Exercise set:
(1) Answer these questions using the travel essay on Bangladesh:
(a) In which city was the piece originally published?
(b) At which check-post did the writer plan to cross from Bangladesh into India?
(c) How long was the first leg of the train journey, and where did it lead?
(2) Name every country mentioned in the travel essay on Bangladesh, including its publication line.
(3) Carry on the travel essay on Bangladesh from its last sentence.

Document text:
Originally published in C1 2 Sunday Focus THE NATION; Bangkok, Thailand

Bangladesh — one of the world's poorest countries and admittedly not a hot-spot on the tourist circuit. The mere mention of the name conjures up images of war, famine and natural calamity. Whereas other South Asian basket-cases such as Burma, or even war-torn Cambodia and Vietnam, manage to find their ways onto the cramped itineraries of today's tourists, Bangladesh stands cloistered off in the shadows, a gloomy spectator, unloved and unrecognized by even the most intrepid travelers.

Despite all this — or perhaps because of it — I wanted to take a chance ... Having flown into Dhaka on business, I would not fly out. Instead, I would travel overland from Bangladesh into India via the remote and rarely used check-post of Chiliharti.

I set out from Dhaka, the capital, by train. The first leg of the journey would be a sixteen-hour sojourn to a railroad hub known as Pharbatipur.

Material provided:
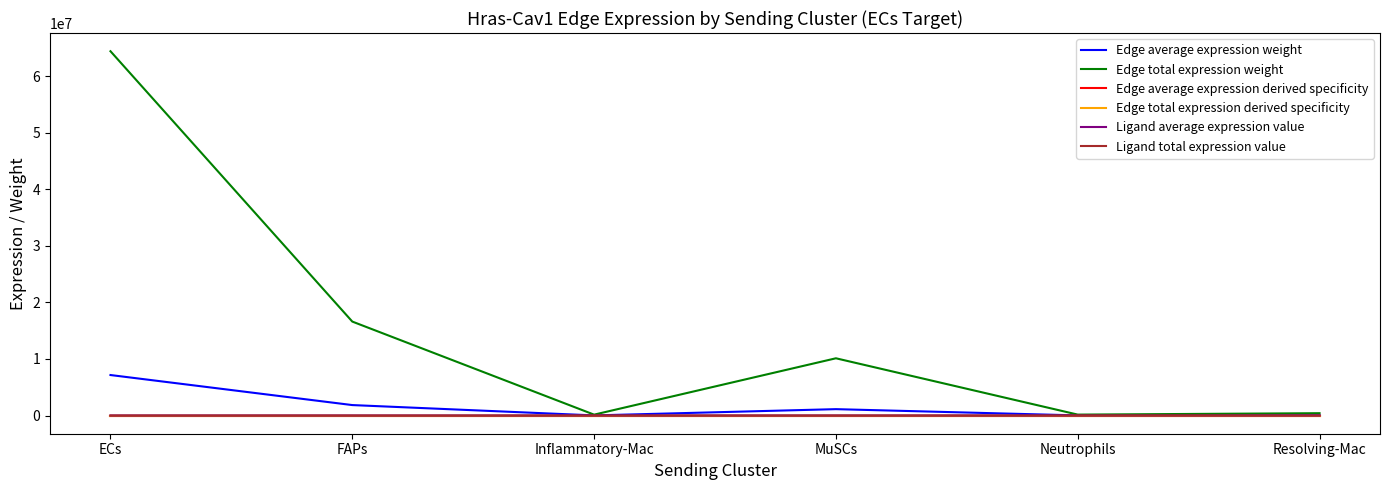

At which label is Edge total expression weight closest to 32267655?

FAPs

* * *

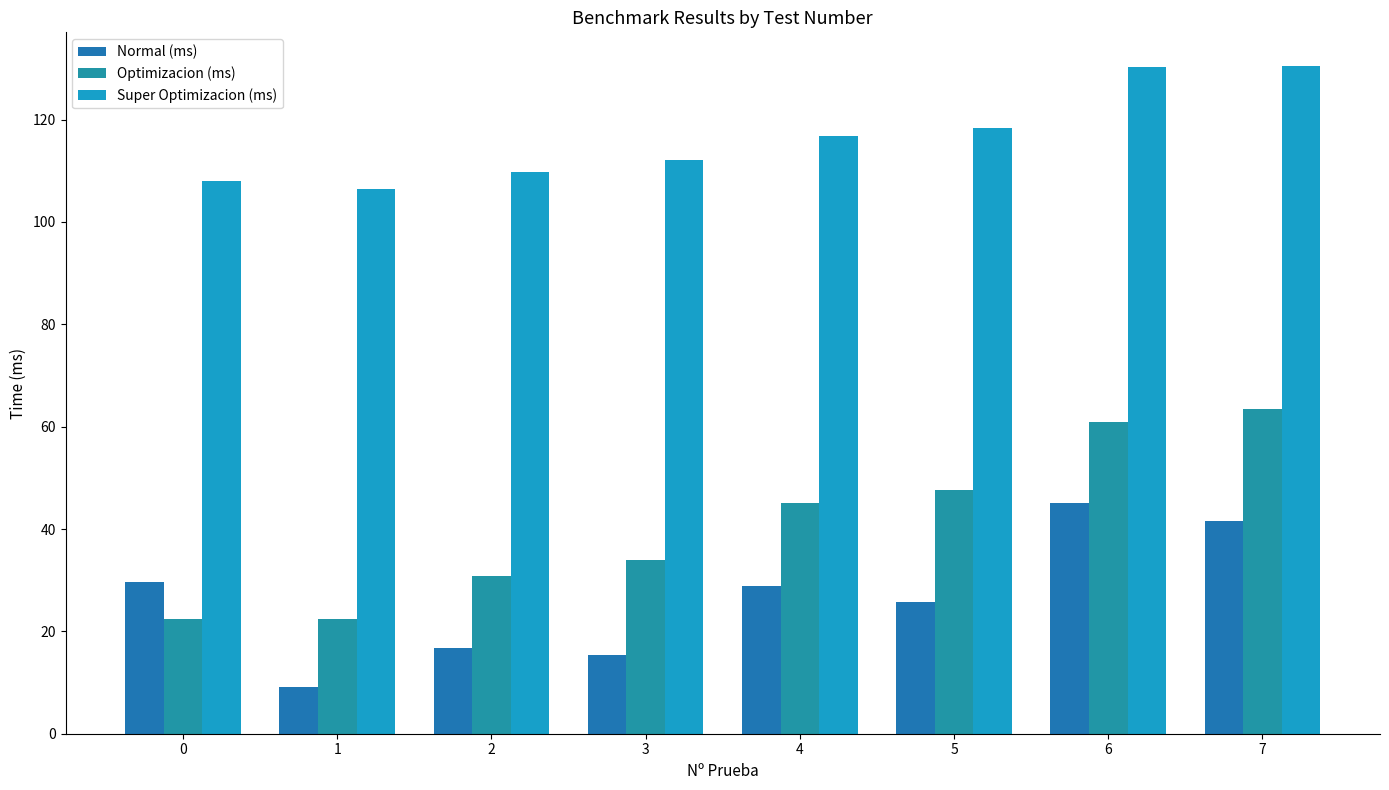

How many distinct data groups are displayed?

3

Written responses:
(1)
(a) Bangkok, Thailand.
(b) Chiliharti.
(c) Sixteen hours, to a railroad hub known as Pharbatipur.

(2) Thailand, Bangladesh, Burma, Cambodia, Vietnam, India

(3)
Once outside the big city the landscape begins to open up. The crowded streets, the buildings, the shanty-towns lining the railroad tracks all give way to blooming lush fields of rice and jute, saturating the land with soothing hues of emerald-green and lemon. Palm trees, lazily inclined, emerge almost incidentally from the meadows, and press against the azure, tropical horizon. Flooded rice paddies and lakes abound, thinly populated by small, flimsy crafts carrying sacks of grain.

There are thatched-hut villages, with no electricity or running water. Bullocks pulling loaded carts; cows yoked together, dragging small Bengali boys perched precariously upon wooden-ploughs while churning up the wet earth in preparation for the next harvest. The. train shuttles past myriad. bridges suspended over rivers and ravines. Flotillas of huge black bulls, luxuriating in the brown water, can be seen, only their bony horns, moist snouts and blinking eyes visible above the water.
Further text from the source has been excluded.